By Timothy Delaney
An MRI of a typical creative person’s brain would no doubt reveal a highly developed right lobe (that’s the intuitive side) and a somewhat atrophied left lobe. Most great advertising is not arrived at logically, but through a series of random leaps. For the typical ad geek the left lobe is reserved not for statistics and spreadsheets but for TV theme songs, film dialog and the names of ‘70’s rock bands. An art director might have a few Photoshop tricks stored in there but that’s about it. For creatives the right lobe is our bread and butter, where ideas, art and all other worthwhile things come from. Left-brain stuff is reserved for the suits. But every once in a while that half does come in handy.
A while back I was invited to teach an advertising course at Columbia College Chicago. I had taught portfolio classes in the past, where you give eager students assignments and get to play creative director. But this was different. The course was Introduction to Advertising and was meant for marketing students. I accepted the challenge, not knowing what I was getting myself into. Columbia College Chicago is a bona fide learning institution, with grades, evaluations and a teachers union. My students were not just creatives, but also included the clients of tomorrow. This course was to involve real information, not just opinion. And each class was nearly three hours long.
But there is a wealth of advertising related content out there waiting to be tapped. Books by Luke Sullivan, Pat Fallon, and my own friends Mark Silveira, Pat Hanlon and Larry Minsky function as our textbooks. The ad columns in the New York Times and the Sun Times provide weekly grist for discussion. And of course there’s YouTube. Anything the least bit noteworthy or just downright stupid in the broadcast world finds its way to YouTube in a nanosecond.

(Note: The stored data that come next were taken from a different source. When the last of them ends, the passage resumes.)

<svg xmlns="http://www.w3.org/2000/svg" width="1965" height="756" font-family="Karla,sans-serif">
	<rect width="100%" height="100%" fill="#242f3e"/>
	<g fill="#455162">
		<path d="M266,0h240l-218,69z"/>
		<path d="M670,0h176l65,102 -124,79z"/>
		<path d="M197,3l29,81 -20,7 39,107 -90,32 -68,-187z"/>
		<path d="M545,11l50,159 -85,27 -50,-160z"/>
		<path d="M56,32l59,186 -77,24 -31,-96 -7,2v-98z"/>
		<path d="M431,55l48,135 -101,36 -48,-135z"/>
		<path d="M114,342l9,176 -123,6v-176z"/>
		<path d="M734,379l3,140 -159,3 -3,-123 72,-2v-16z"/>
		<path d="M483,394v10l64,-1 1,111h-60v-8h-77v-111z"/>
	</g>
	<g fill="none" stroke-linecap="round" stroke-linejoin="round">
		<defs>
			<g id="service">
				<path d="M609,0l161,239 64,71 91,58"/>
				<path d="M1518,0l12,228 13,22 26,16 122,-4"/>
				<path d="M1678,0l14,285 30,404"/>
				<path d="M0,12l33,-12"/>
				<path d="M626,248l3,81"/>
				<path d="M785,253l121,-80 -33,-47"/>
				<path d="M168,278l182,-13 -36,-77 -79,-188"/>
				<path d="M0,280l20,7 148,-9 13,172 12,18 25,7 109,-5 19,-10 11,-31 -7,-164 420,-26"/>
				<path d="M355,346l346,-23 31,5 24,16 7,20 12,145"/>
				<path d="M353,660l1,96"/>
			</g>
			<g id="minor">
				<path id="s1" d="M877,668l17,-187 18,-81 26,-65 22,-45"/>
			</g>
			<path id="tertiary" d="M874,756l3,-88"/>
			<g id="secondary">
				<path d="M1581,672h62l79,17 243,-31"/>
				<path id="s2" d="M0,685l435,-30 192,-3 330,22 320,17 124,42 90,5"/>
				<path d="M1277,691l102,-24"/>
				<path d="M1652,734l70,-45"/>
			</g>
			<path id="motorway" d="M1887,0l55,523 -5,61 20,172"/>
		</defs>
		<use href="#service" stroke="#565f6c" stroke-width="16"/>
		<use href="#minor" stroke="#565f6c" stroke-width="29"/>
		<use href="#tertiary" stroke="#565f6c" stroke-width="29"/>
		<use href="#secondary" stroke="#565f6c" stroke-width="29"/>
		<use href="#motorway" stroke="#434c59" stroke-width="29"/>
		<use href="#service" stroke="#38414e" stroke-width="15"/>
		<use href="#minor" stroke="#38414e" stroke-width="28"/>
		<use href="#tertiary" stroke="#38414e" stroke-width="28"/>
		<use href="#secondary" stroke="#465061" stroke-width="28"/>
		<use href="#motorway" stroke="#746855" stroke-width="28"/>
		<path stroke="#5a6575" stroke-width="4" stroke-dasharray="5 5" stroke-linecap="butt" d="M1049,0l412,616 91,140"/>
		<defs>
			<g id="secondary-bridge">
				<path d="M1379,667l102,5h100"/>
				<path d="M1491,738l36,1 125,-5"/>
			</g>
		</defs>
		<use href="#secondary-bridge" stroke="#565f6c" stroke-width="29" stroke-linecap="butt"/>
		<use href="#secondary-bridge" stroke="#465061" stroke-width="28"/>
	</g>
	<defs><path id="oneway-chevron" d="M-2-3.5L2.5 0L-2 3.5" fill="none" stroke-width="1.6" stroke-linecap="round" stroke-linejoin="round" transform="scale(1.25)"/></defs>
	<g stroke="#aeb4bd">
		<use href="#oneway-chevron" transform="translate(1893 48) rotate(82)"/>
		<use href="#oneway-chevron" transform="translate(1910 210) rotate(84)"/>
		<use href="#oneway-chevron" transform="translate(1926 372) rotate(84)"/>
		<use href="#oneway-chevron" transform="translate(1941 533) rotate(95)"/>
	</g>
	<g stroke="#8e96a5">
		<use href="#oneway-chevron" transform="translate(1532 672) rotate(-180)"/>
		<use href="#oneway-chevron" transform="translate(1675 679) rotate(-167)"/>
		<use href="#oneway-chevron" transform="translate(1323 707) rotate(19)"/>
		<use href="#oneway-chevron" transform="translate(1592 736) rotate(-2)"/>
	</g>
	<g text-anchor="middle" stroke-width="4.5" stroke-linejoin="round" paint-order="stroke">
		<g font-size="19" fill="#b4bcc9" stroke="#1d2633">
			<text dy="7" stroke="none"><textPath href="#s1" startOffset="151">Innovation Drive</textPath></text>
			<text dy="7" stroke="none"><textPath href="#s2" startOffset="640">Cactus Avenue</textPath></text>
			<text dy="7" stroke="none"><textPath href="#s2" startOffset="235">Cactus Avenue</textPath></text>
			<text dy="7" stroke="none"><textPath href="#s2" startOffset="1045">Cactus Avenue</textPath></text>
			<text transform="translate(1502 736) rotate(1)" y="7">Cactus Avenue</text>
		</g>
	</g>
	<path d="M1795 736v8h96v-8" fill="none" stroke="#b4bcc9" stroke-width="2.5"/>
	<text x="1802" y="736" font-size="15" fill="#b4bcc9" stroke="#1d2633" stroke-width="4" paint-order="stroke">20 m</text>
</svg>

And there is also my own vast experience. My history stretches back to the Paleolithic era on the advertising timeline. I started out at Scale, McCabe, Sloves in New York working for the guys that pretty much invented the business. Not exactly “Mad Men” but close. I recall seeing the archetypal Maxell guy in the chair as a comp on a presentation board. I have spent time in Ed McCabe’s hot tub. I’ve witnessed Joe Sedelmaier verbally abusing talent. So when things slow down after about 90 minutes (and they often do) I can usually pull a great story out of my murky past. Accounts of in office drug abuse and debauchery go over particularly well
And more often than not, I learn from my students. These kids are not trust fund slackers. Many speak English as a second language. All of them work during the day. And although I had to explain who Mr. Whipple was, they are very tuned into pop culture, both past and present. So I don’t have to subject myself to VH1 to know what’s hip.
The net result is a fair exchange between student and teacher. They challenge me to regurgitate everything I’ve learned about this wacky business.
And in return, I get to feel like I actually know something.
Timothy Delaney is an art director who runs his own freelance creative services firm. He has won One Show, CA, Chicago Show, and various other awards. His most recent essay, prior to this one, appeared in The New York Times.